Empresário acusado de ser mandante da morte de agiota e esposa deixa a prisão
Dionarzinho no enterro de Iran Parente. Foto: arquivo BJ

O empresário Dionar Cunha Filho deixou o presídio de Cucurunã, onde estava preso desde de maio deste ano, acusado de envolvimento (mandante) do assassinato do agiota Iran Parente e sua esposa, Josy Prezza, crime ocorrido em Santarém em fevereiro deste ano.

Dionarzinho, como é mais conhecido, já se encontra em sua casa, onde cumpre prisão domiciliar, segundo revelou ao Blog do Jeso o advogado Rodrigo Marques, um dos integrantes da banca advocatícia que faz a defesa do empresário santareno.

 

5 pessoas foram indiciadas pela polícia no caso, investigado pelo delegado Gilvan Gomes de Almeida:

❶ Erick Renan Oliveira Carvalho, o Calanguinho. Executor dos crimes (roubo e homicídio qualificado). Teria recebido R$ 10 mil pelo serviço.

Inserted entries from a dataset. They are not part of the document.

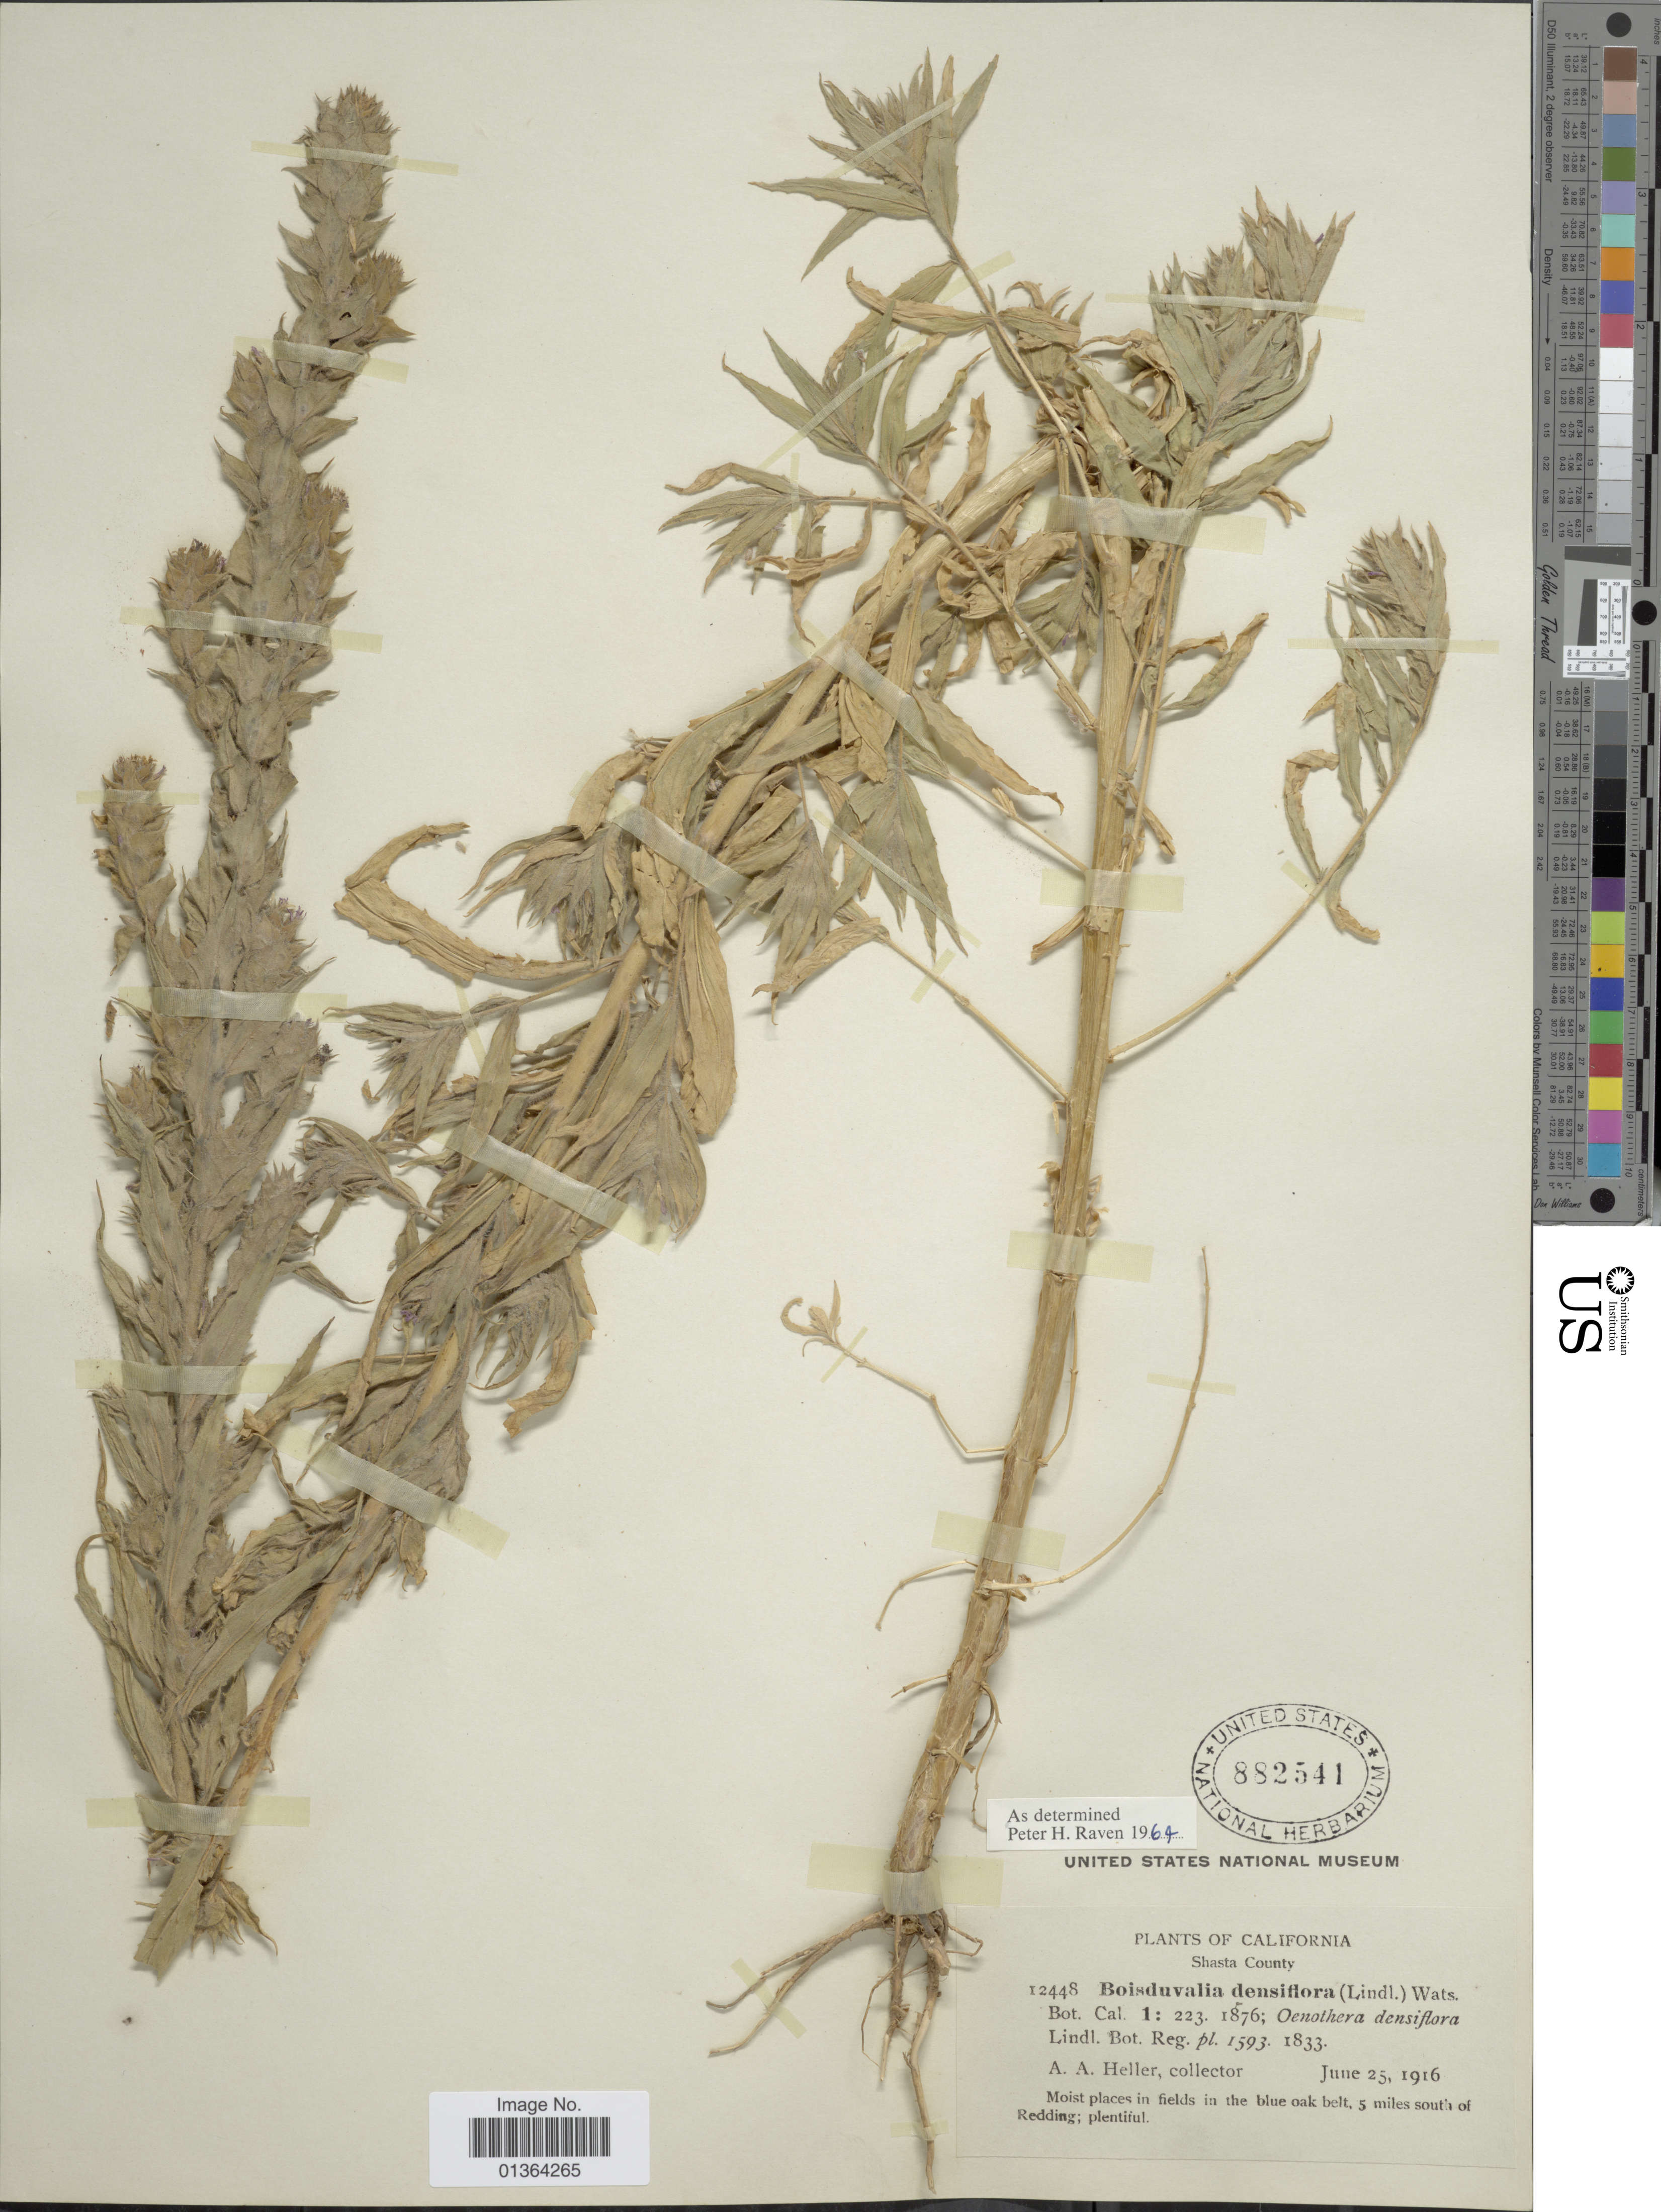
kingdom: Plantae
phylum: Tracheophyta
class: Magnoliopsida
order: Myrtales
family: Onagraceae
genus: Epilobium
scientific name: Epilobium densiflorum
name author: (Lindl.) Hoch & P.H. Raven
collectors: A. A. Heller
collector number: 12448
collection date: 1916-06-25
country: United States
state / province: California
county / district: Shasta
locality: Shasta County. 5 miles south of Redding.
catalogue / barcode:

❷ Valdileno Braga Dias, o Preto. Executor dos crimes. Também teria recebido R$ 10 mil.

❸ Alessandro Gomes da Silva, o Mineirinho. Intermediador. Teria contratado os executores dos 2 assassinatos. Trabalhava na Fazenda Barbosa.

❹ Aline Maiara Ribeiro dos Santos. Companheira de Mineirinho, também morava na Fazenda Barbosa.

❺ Dionar Nunes Cunha Júnior. O mandante. Que teria contratado Mineirinho por R$ 100 mil para realizar o serviço.

O empresário nega qualquer participação no crime.

Dionar Filho era muito próximo de Iran Parente. Atuava como contador dos negócios do rico agiota. Era o homem que sabia quem eram os credores, onde investia, quais os bens e patrimônio da vítima.